Task to carry out: Format the entries, from their first line through the line containing "## Date: 11/12/2020", as a Markdown table with the columns No. and Line, giving each line its own numbered row and skipping blank lines. Leave the pictures out of the table.

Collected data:
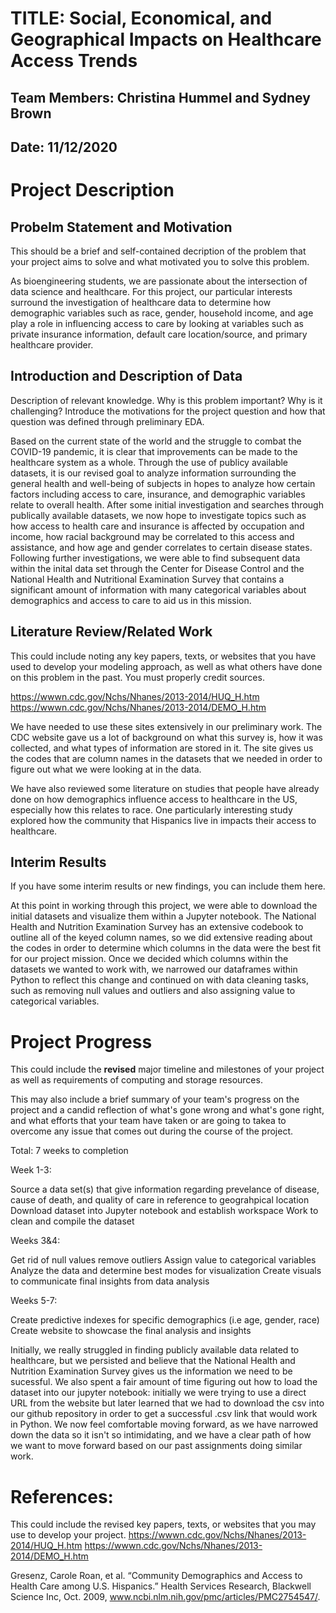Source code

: # TITLE: Social, Economical, and Geographical Impacts on Healthcare Access Trends
## Team Members: Christina Hummel and Sydney Brown
## Date: 11/12/2020

# Project Description
## Probelm Statement and Motivation
This should be a brief and self-contained decription of the problem that your project aims to solve and what motivated you to solve this problem.

As bioengineering students, we are passionate about the intersection of data science and healthcare. For this project, our particular interests surround the investigation of healthcare data to determine how demographic variables such as race, gender, household income, and age play a role in influencing access to care by looking at variables such as private insurance information, default care location/source, and primary healthcare provider. 

## Introduction and Description of Data
Description of relevant knowledge. Why is this problem important? Why is it challenging? Introduce the motivations for the project question and how that question was defined through preliminary EDA.

Based on the current state of the world and the struggle to combat the COVID-19 pandemic, it is clear that improvements can be made to the healthcare system as a whole. Through the use of publicy available datasets, it is our revised goal to analyze information surrounding the general health and well-being of subjects in hopes to analyze how certain factors including access to care, insurance, and demographic variables relate to overall health. After some initial investigation and searches through publically available datasets, we now hope to investigate topics such as how access to health care and insurance is affected by occupation and income, how racial background may be correlated to this access and assistance, and how age and gender correlates to certain disease states. Following further investigations, we were able to find subsequent data within the inital data set through the Center for Disease Control and the National Health and Nutritional Examination Survey that contains a significant amount of information with many categorical variables about demographics and access to care to aid us in this mission.


## Literature Review/Related Work 
This could include noting any key papers, texts, or websites that you have used to develop your modeling approach, as well as what others have done on this problem in the past. You must properly credit sources.

https://wwwn.cdc.gov/Nchs/Nhanes/2013-2014/HUQ_H.htm
https://wwwn.cdc.gov/Nchs/Nhanes/2013-2014/DEMO_H.htm

We have needed to use these sites extensively in our preliminary work. The CDC website gave us a lot of background on what this survey is, how it was collected, and what types of information are stored in it. The site gives us the codes that are column names in the datasets that we needed in order to figure out what we were looking at in the data. 

We have also reviewed some literature on studies that people have already done on how demographics influence access to healthcare in the US, especially how this relates to race. One particularly interesting study explored how the community that Hispanics live in impacts their access to healthcare.

## Interim Results
If you have some interim results or new findings, you can include them here.

At this point in working through this project, we were able to download the initial datasets and visualize them within a Jupyter notebook. The National Health and Nutrition Examination Survey has an extensive codebook to outline all of the keyed column names, so we did extensive reading about the codes in order to determine which columns in the data were the best fit for our project mission. Once we decided which columns within the datasets we wanted to work with, we narrowed our dataframes within Python to reflect this change and continued on with data cleaning tasks, such as removing null values and outliers and also assigning value to categorical variables. 

# Project Progress
This could include the __revised__ major timeline and milestones of your project as well as requirements of computing and storage resources. 

This may also include a brief summary of your team's progress on the project and a candid reflection of what's gone wrong and what's gone right, and what efforts that your team have taken or are going to takea to overcome any issue that comes out during the course of the project.

Total: 7 weeks to completion

Week 1-3:

Source a data set(s) that give information regarding prevelance of disease, cause of death, and quality of care in reference to geograhpical location
Download dataset into Jupyter notebook and establish workspace
Work to clean and compile the dataset

Weeks 3&4:

Get rid of null values
remove outliers
Assign value to categorical variables
Analyze the data and determine best modes for visualization
Create visuals to communicate final insights from data analysis

Weeks 5-7:

Create predictive indexes for specific demographics (i.e age, gender, race)
Create website to showcase the final analysis and insights

Initially, we really struggled in finding publicly available data related to healthcare, but we persisted and believe that the National Health and Nutrition Examination Survey gives us the information we need to be sucessful. We also spent a fair amount of time figuring out how to load the dataset into our jupyter notebook: initially we were trying to use a direct URL from the website but later learned that we had to download the csv into our github repository in order to get a successful .csv link that would work in Python. We now feel comfortable moving forward, as we have narrowed down the data so it isn't so intimidating, and we have a clear path of how we want to move forward based on our past assignments doing similar work.

# References:
This could include the revised key papers, texts, or websites that you may use to develop your project.
https://wwwn.cdc.gov/Nchs/Nhanes/2013-2014/HUQ_H.htm
https://wwwn.cdc.gov/Nchs/Nhanes/2013-2014/DEMO_H.htm

Gresenz, Carole Roan, et al. “Community Demographics and Access to Health Care among U.S. Hispanics.” Health Services Research, Blackwell Science Inc, Oct. 2009, www.ncbi.nlm.nih.gov/pmc/articles/PMC2754547/. 
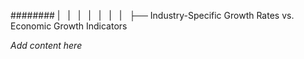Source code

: ######## |   |   |   |   |   |   |   ├── Industry-Specific Growth Rates vs. Economic Growth Indicators

*Add content here*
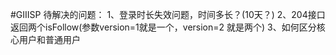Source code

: #GIIISP
待解决的问题：
1、登录时长失效问题，时间多长？(10天？)
2、204接口返回两个isFollow(参数version=1就是一个，version=2 就是两个)
3、如何区分核心用户和普通用户


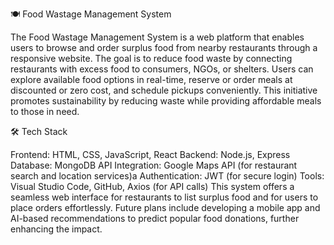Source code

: 🍽️ Food Wastage Management System


The Food Wastage Management System is a web platform that enables users to browse and order surplus food from nearby restaurants through a responsive website. The goal is to reduce food waste by connecting restaurants with excess food to consumers, NGOs, or shelters. Users can explore available food options in real-time, reserve or order meals at discounted or zero cost, and schedule pickups conveniently. This initiative promotes sustainability by reducing waste while providing affordable meals to those in need.

🛠️ Tech Stack


Frontend: HTML, CSS, JavaScript, React
Backend: Node.js, Express
Database: MongoDB
API Integration: Google Maps API (for restaurant search and location services)a
Authentication: JWT (for secure login)
Tools: Visual Studio Code, GitHub, Axios (for API calls)
This system offers a seamless web interface for restaurants to list surplus food and for users to place orders effortlessly. Future plans include developing a mobile app and AI-based recommendations to predict popular food donations, further enhancing the impact.
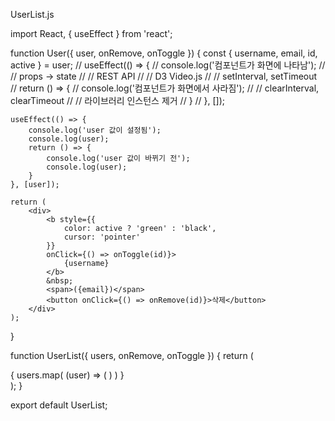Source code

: UserList.js

import React, { useEffect } from 'react';

function User({ user, onRemove, onToggle }) {
    const { username, email, id, active } = user;
    // useEffect(() => {
    //     console.log('컴포넌트가 화면에 나타남');
    //     // props -> state
    //     // REST API
    //     // D3 Video.js
    //     // setInterval, setTimeout
    //     return () => {
    //         console.log('컴포넌트가 화면에서 사라짐');
    //         // clearInterval, clearTimeout
    //         // 라이브러리 인스턴스 제거
    //     }
    // }, []);
    
    useEffect(() => {
        console.log('user 값이 설정됨');
        console.log(user);
        return () => {
            console.log('user 값이 바뀌기 전');
            console.log(user);
        }
    }, [user]);

    return (
        <div>
            <b style={{
                color: active ? 'green' : 'black',
                cursor: 'pointer'
            }}
            onClick={() => onToggle(id)}>
                {username}
            </b>
            &nbsp;
            <span>({email})</span>
            <button onClick={() => onRemove(id)}>삭제</button>
        </div>
    );
}

function UserList({ users, onRemove, onToggle }) {
    return (
        <div>
            {
                users.map(
                    (user) => (
                        <User
                            user={user}
                            key={user.id}
                            onRemove={onRemove}
                            onToggle={onToggle}
                        />
                    )
                )
            }
        </div>
    );
}

export default UserList;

Solved problem:
| No. | Line |
|---|---|
| 1 | Source code |
| 2 | : # TITLE: Social, Economical, and Geographical Impacts on Healthcare Access Trends |
| 3 | ## Team Members: Christina Hummel and Sydney Brown |
| 4 | ## Date: 11/12/2020 |